BILOXI, MS (WLOX) - Meet Robert Brewer and his wife Sherry. Robert worked in the shipbuilding industry for years before losing his job. Now he sells tomatoes on the side of the road to make ends meet. It's no surprise what the number one campaign issue is for him.
"The economy is as lackluster as it's been since I've been working," Brewer said. "The seafood industry has taken a big hit last year and all the contractors that work around Ingalls and Halter, they're just barely getting by."
At the Goodwill store, shoppers are looking for a good deal. They're also looking for something even more important. Havard Jordan is one of them.
"Economic development which creates jobs," Jordan said. "We're one of the poorest states in the union and we're not going to get out of there until we get more jobs."
Carole Marie and Susan Shepherd are about to being their daily workout routine.

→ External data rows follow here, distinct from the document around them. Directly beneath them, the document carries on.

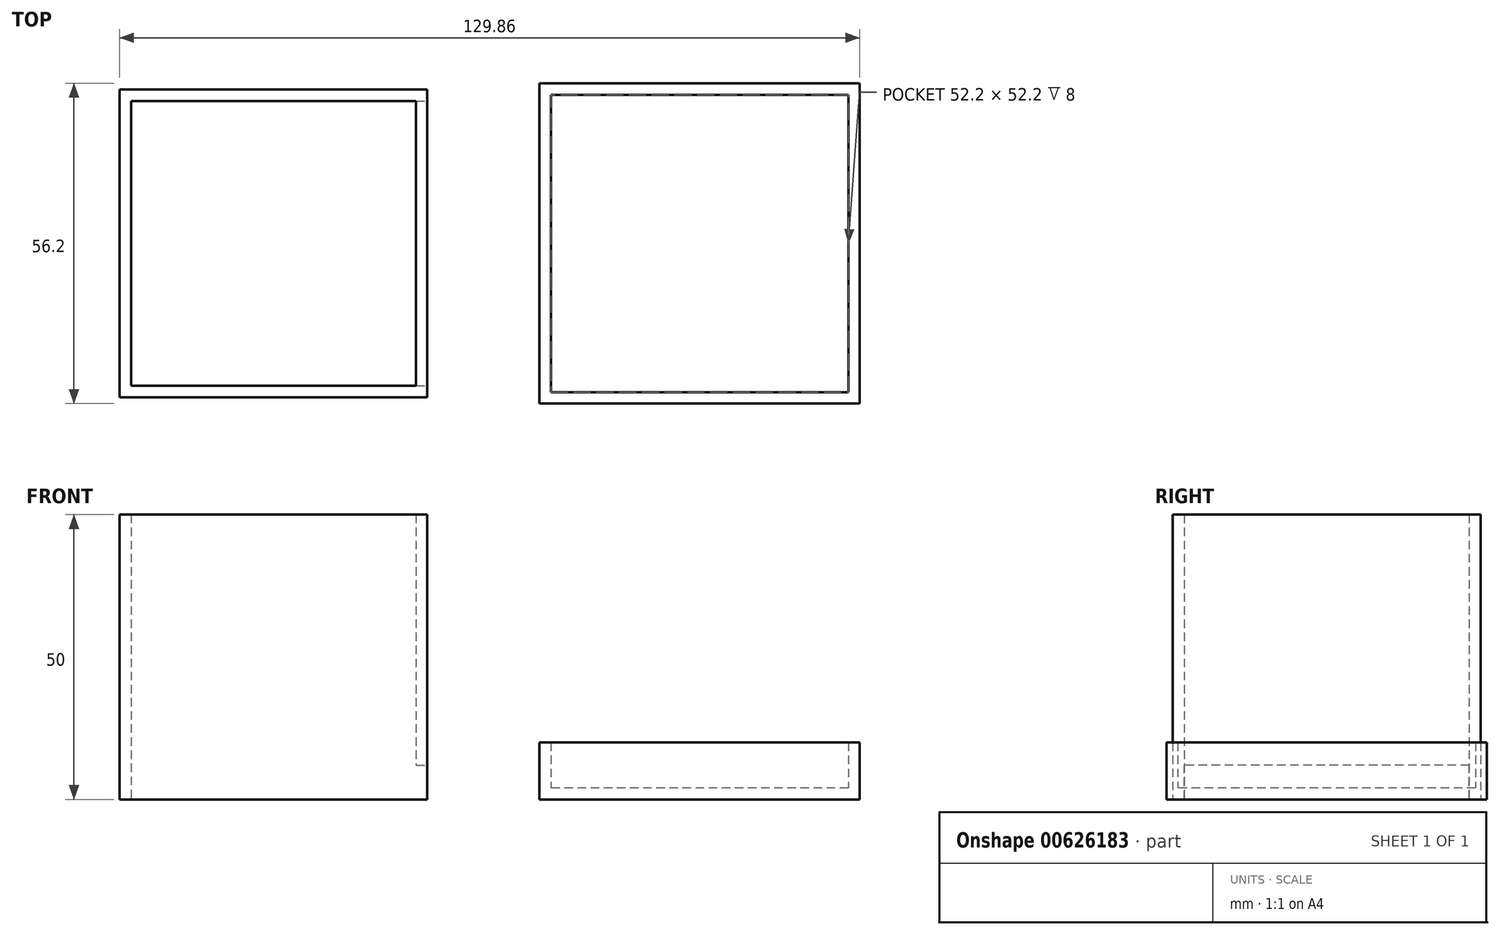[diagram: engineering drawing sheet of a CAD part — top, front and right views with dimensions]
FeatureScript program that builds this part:
annotation { "Feature Type Name" : "Feature", "Feature Type Description" : "" }
export const myFeature = defineFeature(function(context is Context, id is Id, definition is map)
    precondition{}
    {
        {
            var Q0;
            Q0=qCreatedBy(makeId("Top.planeOp"),FACE);
            var sketch = newSketch(context, id + "F0", { "sketchPlane" : qUnion([Q0])});
            skLineSegment(sketch, "E0.bottom", {"start": v(25, -25) * mm, "end": v(-25, -25) * mm});
            skLineSegment(sketch, "E0.top", {"start": v(25, 25) * mm, "end": v(-25, 25) * mm});
            skLineSegment(sketch, "E0.left", {"start": v(25, -25) * mm, "end": v(25, 25) * mm});
            skLineSegment(sketch, "E0.right", {"start": v(-25, -25) * mm, "end": v(-25, 25) * mm});
            skPoint(sketch, "E0.middle", {"position": v(0, 0) * mm});
            skLineSegment(sketch, "E1.0", {"start": v(27, 27) * mm, "end": v(-27, 27) * mm});
            skLineSegment(sketch, "E1.1", {"start": v(27, -27) * mm, "end": v(27, 27) * mm});
            skLineSegment(sketch, "E1.2", {"start": v(27, -27) * mm, "end": v(-27, -27) * mm});
            skLineSegment(sketch, "E1.3", {"start": v(-27, -27) * mm, "end": v(-27, 27) * mm});
            skLineSegment(sketch, "E2.bottom", {"start": v(100.86, 26.1) * mm, "end": v(48.66, 26.1) * mm});
            skLineSegment(sketch, "E2.top", {"start": v(100.86, -26.1) * mm, "end": v(48.66, -26.1) * mm});
            skLineSegment(sketch, "E2.left", {"start": v(100.86, 26.1) * mm, "end": v(100.86, -26.1) * mm});
            skLineSegment(sketch, "E2.right", {"start": v(48.66, 26.1) * mm, "end": v(48.66, -26.1) * mm});
            skPoint(sketch, "E2.middle", {"position": v(74.76, 0) * mm});
            skLineSegment(sketch, "E3.0", {"start": v(102.86, 28.1) * mm, "end": v(46.66, 28.1) * mm});
            skLineSegment(sketch, "E3.1", {"start": v(102.86, 28.1) * mm, "end": v(102.86, -28.1) * mm});
            skLineSegment(sketch, "E3.2", {"start": v(102.86, -28.1) * mm, "end": v(46.66, -28.1) * mm});
            skLineSegment(sketch, "E3.3", {"start": v(46.66, 28.1) * mm, "end": v(46.66, -28.1) * mm});
            skSolve(sketch);
        }
        {
            var Q0;
            Q0=makeQuery(id+"F0.imprint","IMPRINT",FACE,{"disambiguationData":[TD([[makeQuery(id+"F0.imprint","IMPRINT",EDGE,{"derivedFrom":sQuery(id+"F0.wireOp",EDGE,"E0.bottom")}),1.0]])]});
            extrude(context, id + "F1", {"entities" : qUnion([Q0]), "depth" : 50 * mm, "offsetDistance" : 25 * mm});
        }
        {
            var Q0;
            Q0=qCreatedBy(makeId("Right.planeOp"),FACE);
            cPlane(context, id + "F2", {"entities" : qUnion([Q0]), "cplaneType" : CPlaneType.OFFSET, "offset" : 27 * mm, "width" : 150 * mm, "height" : 150 * mm});
        }
        {
            var Q0;
            Q0=qCreatedBy(id+"F2.planeOp",FACE);
            var sketch = newSketch(context, id + "F3", { "sketchPlane" : qUnion([Q0])});
            skLineSegment(sketch, "E4.bottom", {"start": v(25, 0) * mm, "end": v(-25, 0) * mm});
            skLineSegment(sketch, "E4.top", {"start": v(25, 6) * mm, "end": v(-25, 6) * mm});
            skLineSegment(sketch, "E4.left", {"start": v(25, 0) * mm, "end": v(25, 6) * mm});
            skLineSegment(sketch, "E4.right", {"start": v(-25, 0) * mm, "end": v(-25, 6) * mm});
            skSolve(sketch);
        }
        {
            var Q0;
            Q0=makeQuery(id+"F3.imprint","IMPRINT",FACE,{"disambiguationData":[TD([[makeQuery(id+"F3.imprint","IMPRINT",EDGE,{"derivedFrom":sQuery(id+"F3.wireOp",EDGE,"E4.bottom")}),-1.0]])]});
            extrude(context, id + "F4", {"entities" : qUnion([Q0]), "operationType" : NewBodyOperationType.REMOVE, "oppositeDirection" : true, "depth" : 2 * mm, "offsetDistance" : 25 * mm});
        }
        {
            var Q0;
            Q0=makeQuery(id+"F0.imprint","IMPRINT",FACE,{"disambiguationData":[TD([[makeQuery(id+"F0.imprint","IMPRINT",EDGE,{"derivedFrom":sQuery(id+"F0.wireOp",EDGE,"E2.bottom")}),-1.0]])]});
            extrude(context, id + "F5", {"entities" : qUnion([Q0]), "depth" : 10 * mm, "offsetDistance" : 25 * mm});
        }
        {
            var Q0;
            Q0=makeQuery(id+"F0.imprint","IMPRINT",FACE,{"disambiguationData":[TD([[makeQuery(id+"F0.imprint","IMPRINT",EDGE,{"derivedFrom":sQuery(id+"F0.wireOp",EDGE,"E2.bottom")}),1.0]])]});
            extrude(context, id + "F6", {"entities" : qUnion([Q0]), "operationType" : NewBodyOperationType.ADD, "depth" : 2 * mm, "offsetDistance" : 25 * mm});
        }
    });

They hope the next governor will work just as hard as they do on their top concern.
"Jobs, jobs for the citizens of the state," Shepard said. "I think that everybody is really hurting."
"Economically, we're all hurting," Marie said. "And so I think everybody needs to concentrate on pulling in businesses to our state to provide jobs for our people."

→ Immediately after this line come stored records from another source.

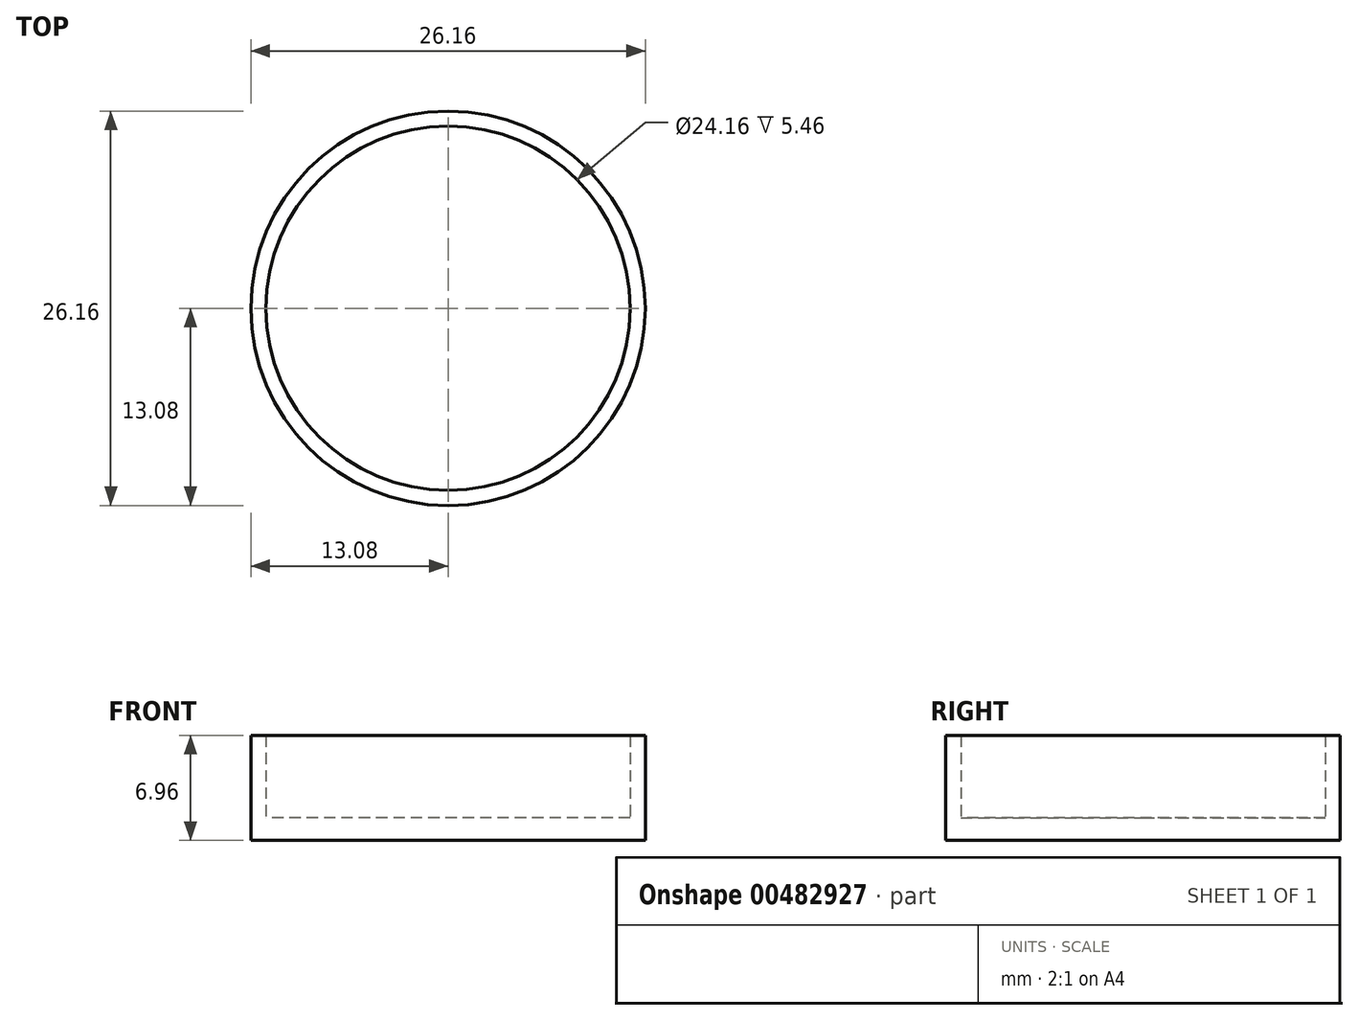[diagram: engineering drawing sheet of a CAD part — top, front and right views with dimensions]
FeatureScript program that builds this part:
annotation { "Feature Type Name" : "Feature", "Feature Type Description" : "" }
export const myFeature = defineFeature(function(context is Context, id is Id, definition is map)
    precondition{}
    {
        {
            var Q0;
            Q0=qCreatedBy(makeId("Top.planeOp"),FACE);
            var sketch = newSketch(context, id + "F0", { "sketchPlane" : qUnion([Q0])});
            skCircle(sketch, "E0", {"center": v(0, 0) * mm, "radius": 13.08 * mm});
            skSolve(sketch);
        }
        {
            var Q0;
            Q0 = qSketchRegion(id + "F0", true);
            extrude(context, id + "F1", {"entities" : qUnion([Q0]), "depth" : 1.5 * mm});
        }
        {
            var Q0;
            Q0=makeQuery(id+"F1.opExtrude","CAP_FACE",FACE,{"disambiguationData":[OSD([sQuery(id+"F0.wireOp",EDGE,"E0")])],"isStart":false});
            var sketch = newSketch(context, id + "F2", { "sketchPlane" : qUnion([Q0])});
            skCircle(sketch, "E1.0", {"center": v(0, 0) * mm, "radius": 12.08 * mm});
            skCircle(sketch, "E2", {"center": v(0, 0) * mm, "radius": 13.08 * mm});
            skSolve(sketch);
        }
        {
            var Q0;
            Q0 = qSketchRegion(id + "F2", true);
            extrude(context, id + "F3", {"entities" : qUnion([Q0]), "operationType" : NewBodyOperationType.ADD, "depth" : 6.96 * mm - 1.5 * mm, "offsetDistance" : 25.4 * mm});
        }
    });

Phil Bryant, the republican nominee for governor, was on the coast opening his campaign headquarters Wednesday, and said he gets the message.
"We have got to continue to understand that job creation in Mississippi is the most important responsibility we all have," Bryant said. "The government cannot create jobs. We create an environment where entrepreneurs and businessmen create jobs."
Even for people who are working in this tough economy, job creation is still the number one issue. The reason why? They fear those jobs may not last forever.
Trey Tinsley works at Fast Eddie's Oil Change Service. You can put him in that camp.
"Job security. Making sure you can pay all your bills and do everything comfortably."
For these people, a comfortable and secure life doesn't seem like too much to ask.